Personal Trainers Can Now Buy Policies from Next Insurance via Chatbot on Facebook
Next Insurance, a digital insurance company for small businesses, has launched a chatbot that enables personal trainers to quote and buy liability insurance via Facebook Messenger.
Next said it partnered with chatbot developer SmallTalk, becoming what it claims is the first company to provide full service insurance via a social channel.
Next Insurance is targeting small business owners with tailored insurance programs. Next utilizes direct access with their customers via an online platform that reduces transaction time to minutes.
“Small business owners are uniquely vulnerable to litigation, yet the insurance services on offer are shockingly inadequate. From being improperly priced to failing to account for fundamental needs, there is something broken in small business insurance, and we’re excited to be utilizing digital channels to solve it,” said Guy Goldstein, co-founder and CEO of Next.
Next Insurance has partnered with specialty insurer Markel Corp. to offer the professional and general liability coverage for personal trainers. Next is offering three plans: $11 per month for $500,000 of coverage, $14 per month for $1 million, and $16 per month for $2 million. All have $0 deductibles.
The personal trainer insurance is offered anywhere in the continental U.S. plus Alaska.

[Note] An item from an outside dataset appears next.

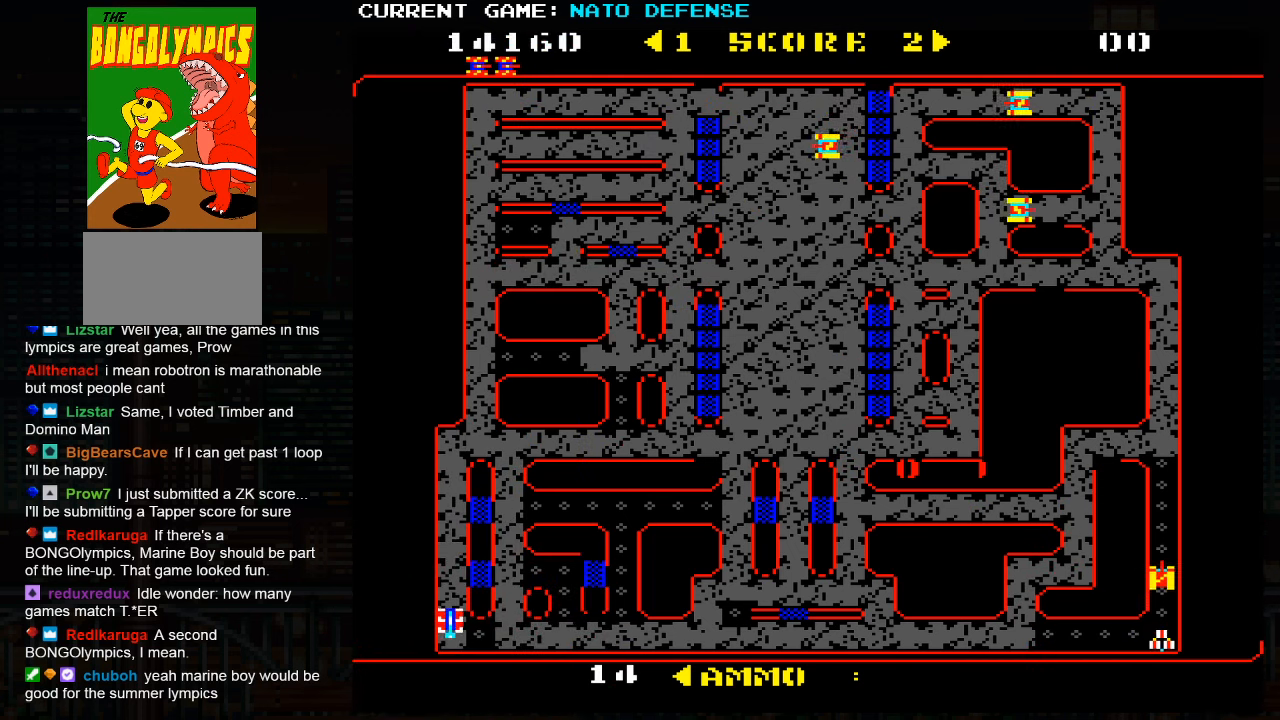
{"buttons": [], "left_stick": "up", "events": [[250, "left_stick", "up"]]}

Next also sells insurance packages with equipment and liability coverage for commercial photographers on monthly payment plans. Munich Re is the underwriter.
It also sells general liability tailored for construction workers including electricians, plumbers and others, working with Builders & Tradesmen’s Insurance Services Inc.

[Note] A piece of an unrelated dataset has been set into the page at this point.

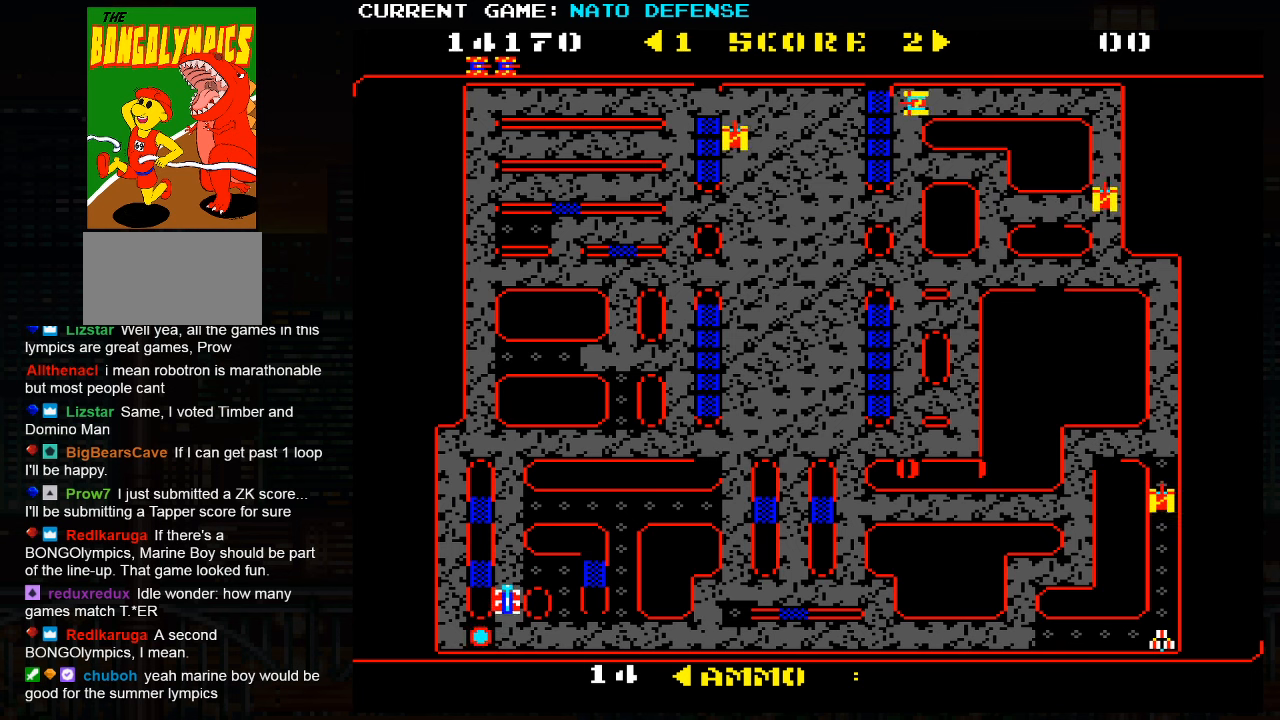
{"buttons": [], "left_stick": "down", "events": [[50, "left_stick", "right"], [350, "left_stick", "down"]]}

Next Insurance says each of its insurance offerings is tailored to the specific industry so that usual exceptions or limitations are covered.
Goldstein said about 70 percent of Next’s customers are buying insurance on their phones. Enabling customers to buy insurance through a chatbot on Facebook Messenger brings even more simplicity, transparency and easy access, he said.
Chatbots use voice recognition, text and speech conversion methods, and question answering techniques to converse with customers. Next told Insurance Journal that the chatbot does not have to be licensed since the agency is.
“Bots are the future of communication for businesses that prioritize the customer experience and we’re excited to see the impact this technology can have in the insurance sector,” said Alex Kaplinsky of SmallTalk.
Microsoft CEO Satya Nadella told the FinTech Ideas Festival in San Francisco in January that the future of chatbots can be seen in the insurance industry now in areas from sales to customer service “[Y]ou’re seeing a lot of action in terms of people building bots that have real natural language understanding,” CNBC reported Nadella said. “We have pilots going on with many, many customers.”
Next Insurance says its chatbot is the first in insurance to enable buyers to sign-up and pay completely over Facebook’s Messaging service, without having to even download its app
Founded in 2016 by a team of serial entrepreneurs, Next is headquartered in Palo Alto and received $13 million seed funding from Ribbit Capital, TLV Partners and Zeev Ventures.